Request | Please show every line in the entries below that includes the word "clock".

Circuit design text data |
::::::::
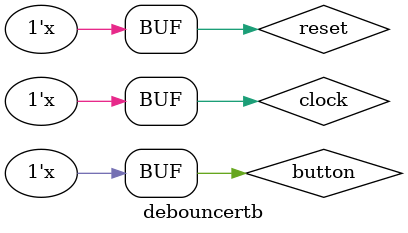
<source format=v>
`timescale 1ns / 1ps

module debouncertb(

    );
    
    reg clock, reset, button;
    wire pulse;
    
    debouncer deb1(clock, reset, button, pulse);
    
    initial begin
        clock = 0;
        reset = 0;
        button = 1;
    end
    
    always
    begin
        #1050 button = button + 1'b1;
    end
    
     always
    begin
        #5 clock = clock + 1'b1;
    end
     always
    begin
        #15000 reset = reset + 1'b1;
    end
endmodule

</source>
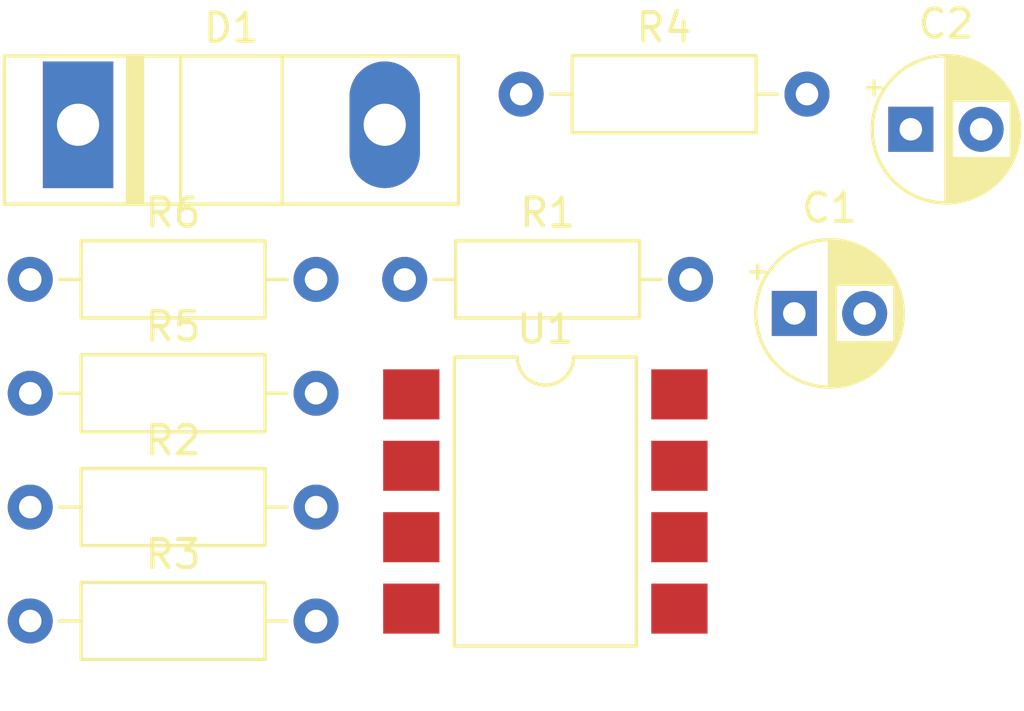
<source format=kicad_pcb>
(kicad_pcb (version 20211014) (generator pcbnew)

  (general
    (thickness 1.6)
  )

  (paper "A4")
  (layers
    (0 "F.Cu" signal)
    (31 "B.Cu" signal)
    (32 "B.Adhes" user "B.Adhesive")
    (33 "F.Adhes" user "F.Adhesive")
    (34 "B.Paste" user)
    (35 "F.Paste" user)
    (36 "B.SilkS" user "B.Silkscreen")
    (37 "F.SilkS" user "F.Silkscreen")
    (38 "B.Mask" user)
    (39 "F.Mask" user)
    (40 "Dwgs.User" user "User.Drawings")
    (41 "Cmts.User" user "User.Comments")
    (42 "Eco1.User" user "User.Eco1")
    (43 "Eco2.User" user "User.Eco2")
    (44 "Edge.Cuts" user)
    (45 "Margin" user)
    (46 "B.CrtYd" user "B.Courtyard")
    (47 "F.CrtYd" user "F.Courtyard")
    (48 "B.Fab" user)
    (49 "F.Fab" user)
    (50 "User.1" user)
    (51 "User.2" user)
    (52 "User.3" user)
    (53 "User.4" user)
    (54 "User.5" user)
    (55 "User.6" user)
    (56 "User.7" user)
    (57 "User.8" user)
    (58 "User.9" user)
  )

  (setup
    (pad_to_mask_clearance 0)
    (pcbplotparams
      (layerselection 0x00010fc_ffffffff)
      (disableapertmacros false)
      (usegerberextensions false)
      (usegerberattributes true)
      (usegerberadvancedattributes true)
      (creategerberjobfile true)
      (svguseinch false)
      (svgprecision 6)
      (excludeedgelayer true)
      (plotframeref false)
      (viasonmask false)
      (mode 1)
      (useauxorigin false)
      (hpglpennumber 1)
      (hpglpenspeed 20)
      (hpglpendiameter 15.000000)
      (dxfpolygonmode true)
      (dxfimperialunits true)
      (dxfusepcbnewfont true)
      (psnegative false)
      (psa4output false)
      (plotreference true)
      (plotvalue true)
      (plotinvisibletext false)
      (sketchpadsonfab false)
      (subtractmaskfromsilk false)
      (outputformat 1)
      (mirror false)
      (drillshape 1)
      (scaleselection 1)
      (outputdirectory "")
    )
  )

  (net 0 "")
  (net 1 "unconnected-(R1-Pad1)")
  (net 2 "Net-(D1-Pad1)")
  (net 3 "Net-(D1-Pad2)")
  (net 4 "GNDPWR")
  (net 5 "Net-(U1-Pad1)")
  (net 6 "Net-(R3-Pad1)")
  (net 7 "Net-(R4-Pad1)")
  (net 8 "Net-(U1-Pad7)")
  (net 9 "GND")
  (net 10 "+5V")

  (footprint "Package_DIP:SMDIP-8_W9.53mm" (layer "F.Cu") (at 725.210225 199.73))

  (footprint "Diode_THT:D_DO-247_Vertical" (layer "F.Cu") (at 708.600225 186.33))

  (footprint "Resistor_THT:R_Axial_DIN0207_L6.3mm_D2.5mm_P10.16mm_Horizontal" (layer "F.Cu") (at 720.210225 191.83))

  (footprint "Resistor_THT:R_Axial_DIN0207_L6.3mm_D2.5mm_P10.16mm_Horizontal" (layer "F.Cu") (at 724.350225 185.24))

  (footprint "Resistor_THT:R_Axial_DIN0207_L6.3mm_D2.5mm_P10.16mm_Horizontal" (layer "F.Cu") (at 706.900225 199.93))

  (footprint "Resistor_THT:R_Axial_DIN0207_L6.3mm_D2.5mm_P10.16mm_Horizontal" (layer "F.Cu") (at 706.900225 203.98))

  (footprint "Resistor_THT:R_Axial_DIN0207_L6.3mm_D2.5mm_P10.16mm_Horizontal" (layer "F.Cu") (at 706.900225 191.83))

  (footprint "Resistor_THT:R_Axial_DIN0207_L6.3mm_D2.5mm_P10.16mm_Horizontal" (layer "F.Cu") (at 706.900225 195.88))

  (footprint "Capacitor_THT:CP_Radial_D5.0mm_P2.50mm" (layer "F.Cu") (at 738.2 186.49))

  (footprint "Capacitor_THT:CP_Radial_D5.0mm_P2.50mm" (layer "F.Cu") (at 734.06 193.04))

)

</source>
::::::::
Exercise answer |
    reg clock, reset, button;
    debouncer deb1(clock, reset, button, pulse);
        clock = 0;
        #5 clock = clock + 1'b1;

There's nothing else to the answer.